"What's stopping them from short stroking disks that they want fast I/O from?"
Why would you bother when SSDs do this fantastically better?
The reasons for not having multiple sets of arms have already been discussed.
Short version: It didn't work. Slightly longer one: When it did work it was unreliable.
The reasons for not shortstroking are simply that you end up with a device that costs about as much per GB as a SSD (or more!) with performance far inferior to SSD (which is why SSD has eaten the 10-20krpm market too)
If the chocolate factory put in an order for a couple million devices they can get them customised any way they want, but...

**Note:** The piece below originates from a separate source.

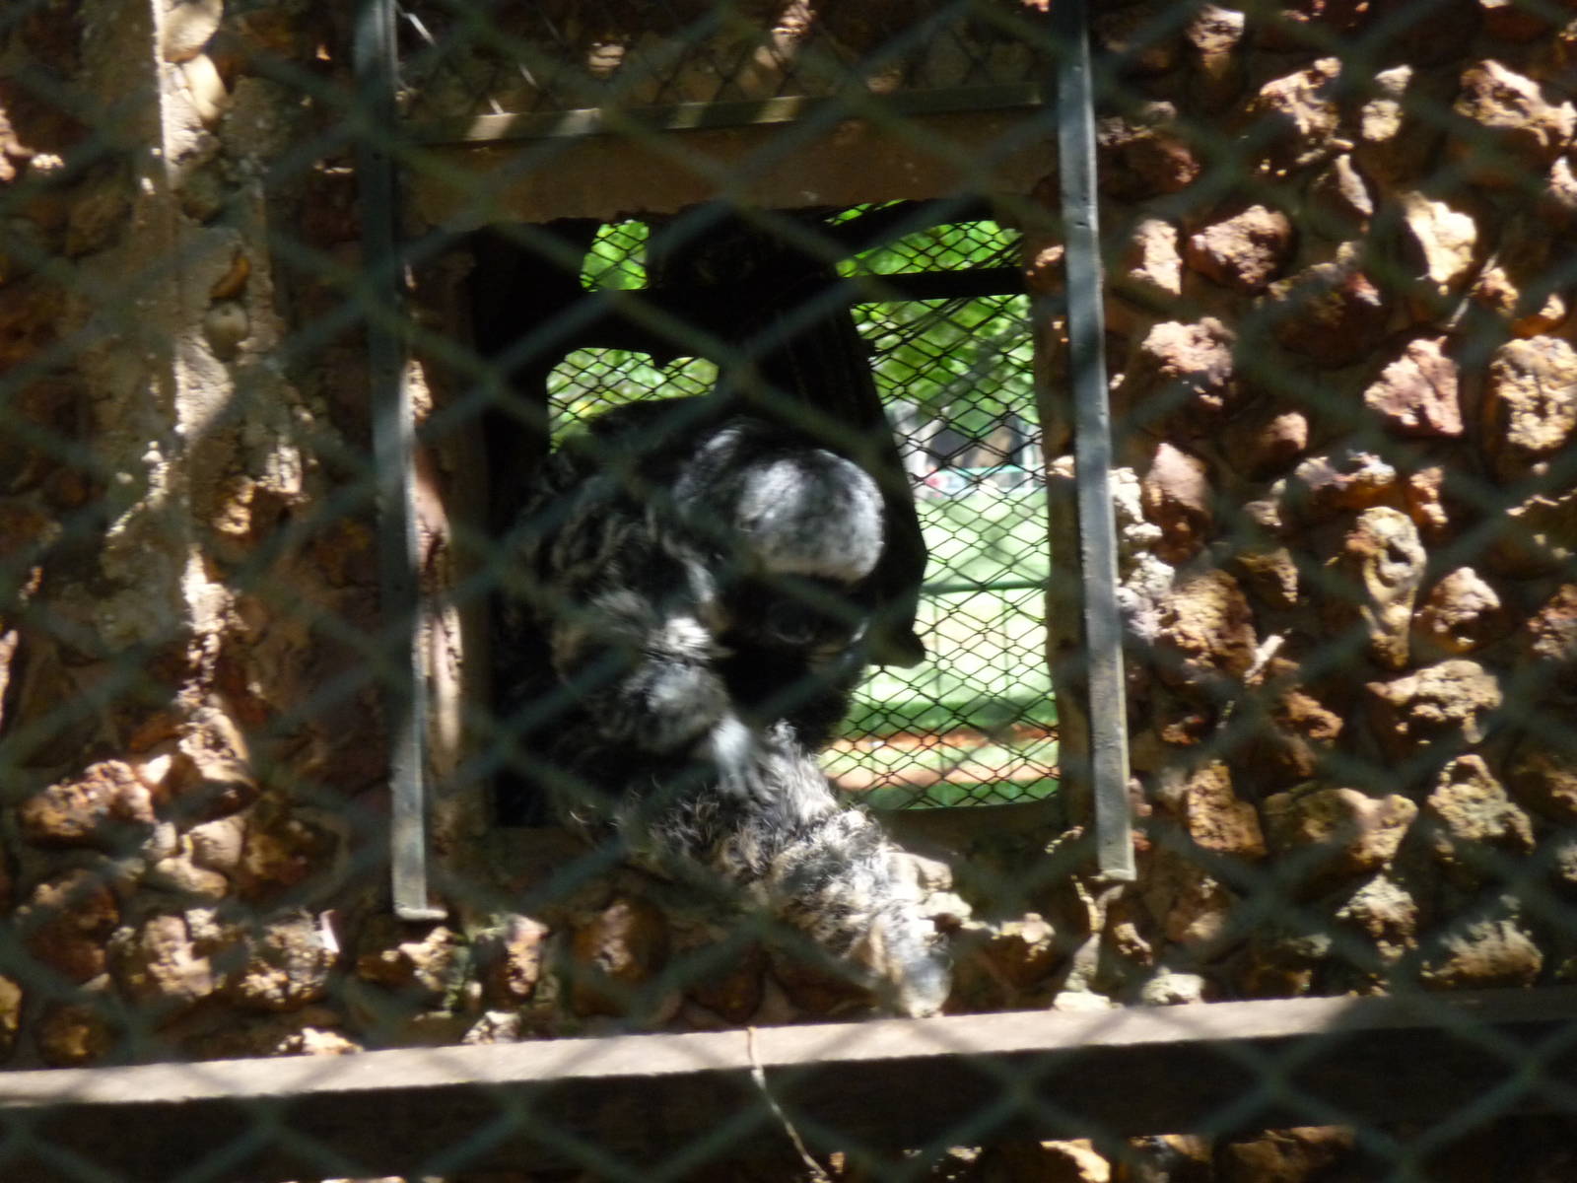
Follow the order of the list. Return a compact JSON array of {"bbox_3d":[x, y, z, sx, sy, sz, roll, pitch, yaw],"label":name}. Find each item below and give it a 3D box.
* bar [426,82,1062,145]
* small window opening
[{"bbox_3d":[-0.035,-0.271,5.480,0.365,0.014,0.015,-3,1,7],"label":"bar"},{"bbox_3d":[-0.013,-0.044,5.550,0.320,0.335,0.120,-3,1,7],"label":"small window opening"}]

1: They won't be cheaper than commodity items (they'd need to order 10-100 times that many)
2: HDDs aren't (practically) going to get any denser. All the R&D labs are closed. HAMR is end of the line and the extra head size for that has proved to outweigh the platter density gains.
3: All the platters come from just two manufacturers (possibly down to one now) and all the heads come from another manufacturer. Both of them have been coordinating years in advance with drivemakers to ensure economies of scale in manufacturing. The Thai floods were the warning shot that HDD supply chains are subject to nasty SPOF issues. BASF is not going to crank up a 5.25" platter line just because Google wants a couple of million drives, etc.
4: SSDs are still getting denser/faster. 3.5" and 2.5" formats are legacy items now, just as 5.25" and 8" were in the past.
Bigfoots were fun, but slow, fragile and even if treated with kid gloves, pretty unreliable. Having arms that had to seek over that much platter space and cope with that much variation in resultant linear velocity under the heads (which affects fly height, because it's that velocity which drives air through the venturi that lifts the head off the disk) turned out to be a bad idea at those platter densities and wouldn't be possible with current platter densities (which have a fly height less than 1/10 of bigfoot-era heads).
It was rumoured that Quantum tried multiplatter bigfoots but that they never even got to production prototype stage due to unreliability.